◆ TEXTE PROPOSÉ:
☆ ☆ ☆ ☆ ☆ ☆ ☆
Il n’est pas dans mes habitudes d’écrire un article sur un sujet donné avec l’intention d’en créer une suite. Le sujet étant d’actualité, les réactions ayant suscité quelques réflexions intéressantes, je me livrerai avec plaisir, à cet exercice.

Quelqu’un m’avait dit que tenir à ses origines et son histoire, en d‘autres termes ses particularités, ne voulait pas dire être identitaire. Oui ceci est parfaitement vrai, tout comme ceci suppose un niveau suffisant de maturité citoyenne pour éviter les tentations de sombrer dans cet extrême dont font parties ces crises identitaires un peu partout de nos jours.

Si la notion d’identité est de nos jours, synonyme de se renfermer dans sa propre similitude ethno-socio-religieuse, le risque d’exclusion de l’autre est néanmoins grand. En parlant de l’autre, je pourrais dire que toute personne qui ne répond pas aux « critères » de cette similitude se verra inévitablement exclu, voire rejeté.

Un fait que je considère amusant : au cours de mes visites à Paris en France, venant de Montréal, je me fais dire par les gens que je rencontre sur place « cher monsieur, vous avez l’accent Montréalais ! » Et bien ! Lorsque je suis chez moi à Montréal, je me faisais dire des fois (maintenant beaucoup moins qu’avant) que j’avaisi l’accent « Français de France ! » Et bien (bis !)
☆ ☆ ☆ ☆ ☆ ☆ ☆
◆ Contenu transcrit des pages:
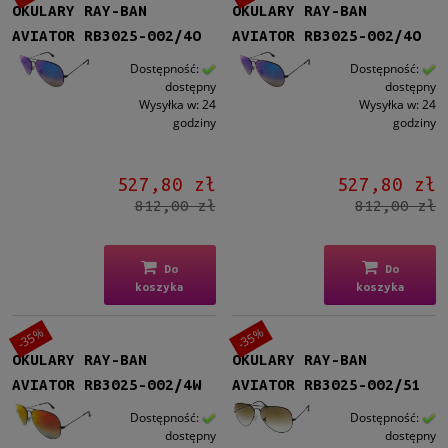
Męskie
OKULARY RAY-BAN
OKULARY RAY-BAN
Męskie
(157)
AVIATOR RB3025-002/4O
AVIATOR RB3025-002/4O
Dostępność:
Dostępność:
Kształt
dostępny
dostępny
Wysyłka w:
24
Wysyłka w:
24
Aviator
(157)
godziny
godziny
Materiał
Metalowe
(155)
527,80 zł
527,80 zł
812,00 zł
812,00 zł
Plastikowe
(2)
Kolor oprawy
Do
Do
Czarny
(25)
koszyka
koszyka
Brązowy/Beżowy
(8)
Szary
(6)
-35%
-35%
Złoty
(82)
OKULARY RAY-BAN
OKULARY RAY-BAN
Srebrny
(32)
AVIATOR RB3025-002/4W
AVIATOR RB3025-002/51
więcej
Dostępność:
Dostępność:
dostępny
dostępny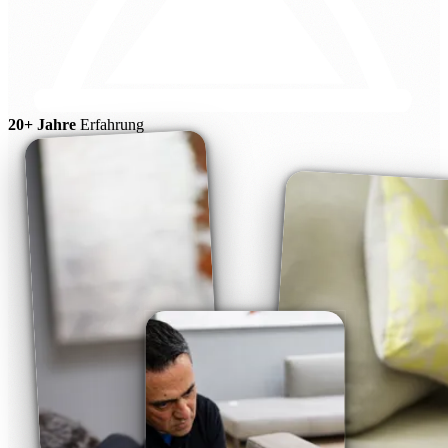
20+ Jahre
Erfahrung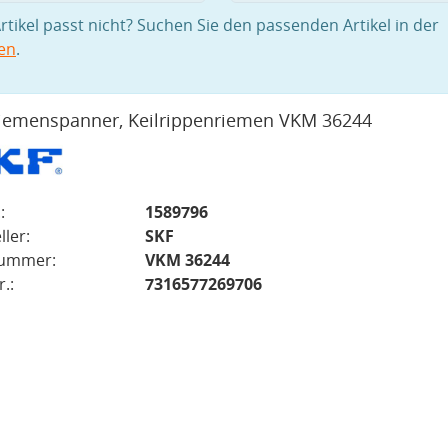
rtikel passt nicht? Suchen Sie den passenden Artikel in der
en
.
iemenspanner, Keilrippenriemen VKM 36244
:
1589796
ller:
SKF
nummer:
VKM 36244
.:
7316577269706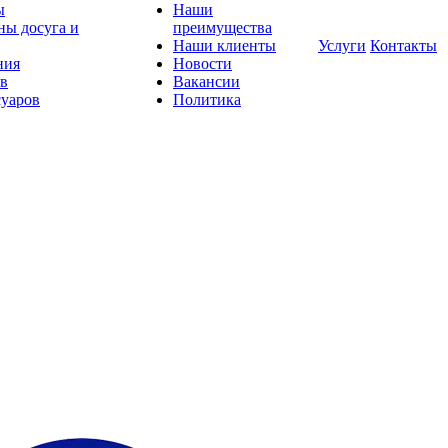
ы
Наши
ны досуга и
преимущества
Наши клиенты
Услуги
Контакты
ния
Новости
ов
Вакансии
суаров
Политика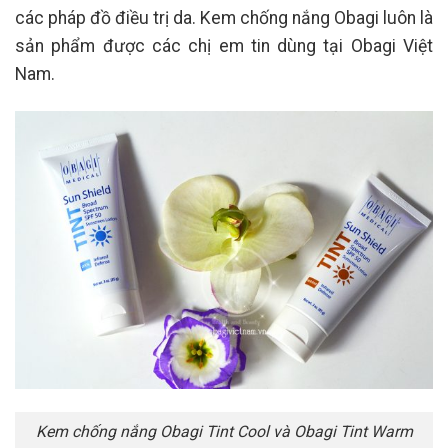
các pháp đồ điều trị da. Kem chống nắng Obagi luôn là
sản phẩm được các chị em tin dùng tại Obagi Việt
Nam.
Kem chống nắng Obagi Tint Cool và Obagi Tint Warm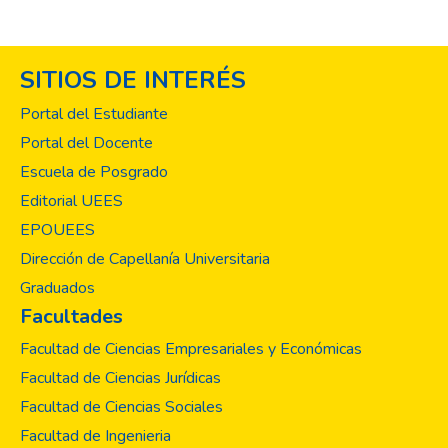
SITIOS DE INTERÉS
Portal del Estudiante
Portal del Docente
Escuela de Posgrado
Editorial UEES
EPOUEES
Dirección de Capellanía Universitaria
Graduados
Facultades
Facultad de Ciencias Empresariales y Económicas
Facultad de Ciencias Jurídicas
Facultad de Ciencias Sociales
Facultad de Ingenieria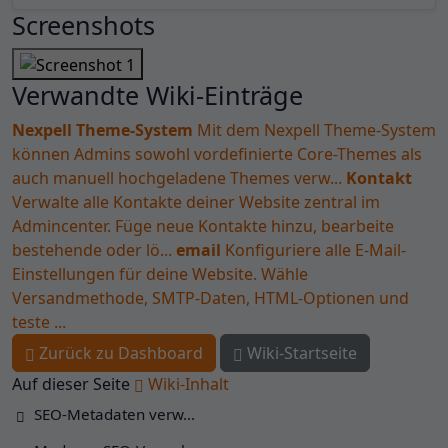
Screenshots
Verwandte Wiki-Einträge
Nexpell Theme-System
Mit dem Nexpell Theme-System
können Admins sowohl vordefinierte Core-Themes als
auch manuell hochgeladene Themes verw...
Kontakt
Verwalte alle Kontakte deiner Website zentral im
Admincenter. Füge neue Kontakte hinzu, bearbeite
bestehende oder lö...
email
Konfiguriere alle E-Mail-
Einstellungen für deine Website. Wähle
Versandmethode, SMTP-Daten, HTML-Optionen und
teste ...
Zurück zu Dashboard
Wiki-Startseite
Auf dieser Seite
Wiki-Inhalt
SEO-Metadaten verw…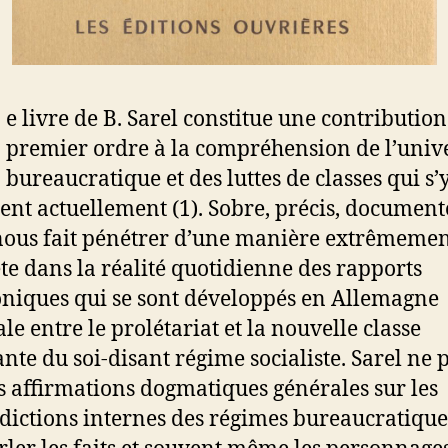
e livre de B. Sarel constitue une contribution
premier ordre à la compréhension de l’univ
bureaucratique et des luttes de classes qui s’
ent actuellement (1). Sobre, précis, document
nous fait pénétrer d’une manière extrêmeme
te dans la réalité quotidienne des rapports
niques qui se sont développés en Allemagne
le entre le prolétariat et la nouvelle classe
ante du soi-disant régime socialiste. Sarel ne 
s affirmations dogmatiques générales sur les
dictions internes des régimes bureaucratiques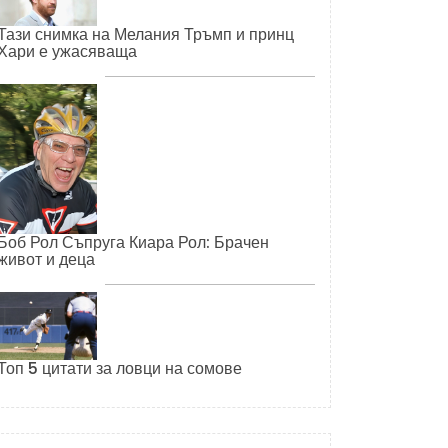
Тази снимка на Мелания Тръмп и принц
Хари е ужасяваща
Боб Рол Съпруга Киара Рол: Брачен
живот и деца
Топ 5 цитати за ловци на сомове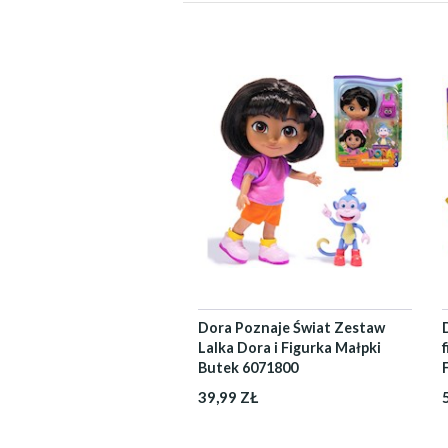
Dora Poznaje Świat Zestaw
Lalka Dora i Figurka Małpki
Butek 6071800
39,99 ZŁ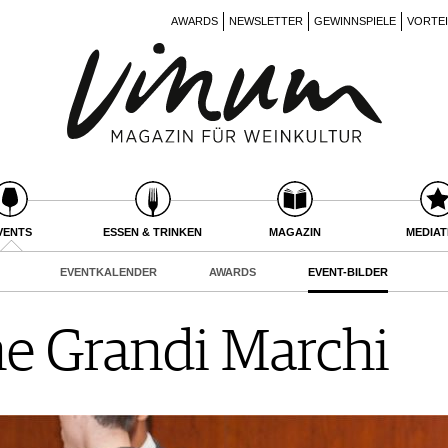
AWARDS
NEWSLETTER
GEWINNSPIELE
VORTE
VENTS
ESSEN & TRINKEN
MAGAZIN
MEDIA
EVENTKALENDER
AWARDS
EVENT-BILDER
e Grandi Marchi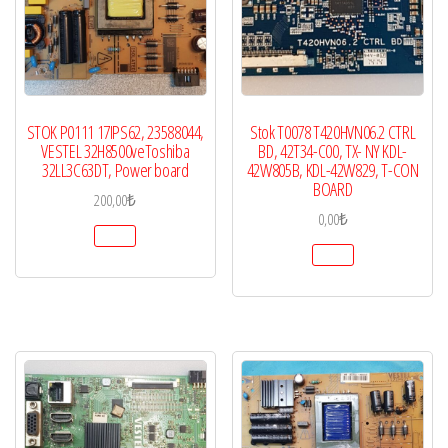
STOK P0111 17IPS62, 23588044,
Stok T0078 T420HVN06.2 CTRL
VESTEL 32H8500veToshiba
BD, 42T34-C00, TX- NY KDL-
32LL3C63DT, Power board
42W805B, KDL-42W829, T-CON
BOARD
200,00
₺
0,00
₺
☆ ☆ ☆ ☆ ☆ ☆ ☆
◆ CONSIGNE:
Répondez, s'il vous plaît, à ces questions sur le texte consacré à l'identité :
(a) Selon ce que quelqu'un avait dit, que ne veut pas dire tenir à ses origines et son histoire ?
(b) Quel risque est grand si l'identité signifie se renfermer dans sa propre similitude ethno-socio-religieuse ?
(c) Quel accent les gens rencontrés à Paris attribuent-ils à la personne qui écrit ?

◆ CORRIGÉ:
(a) Cela ne veut pas dire être identitaire.
(b) Le risque d'exclusion de l'autre.
(c) L'accent montréalais.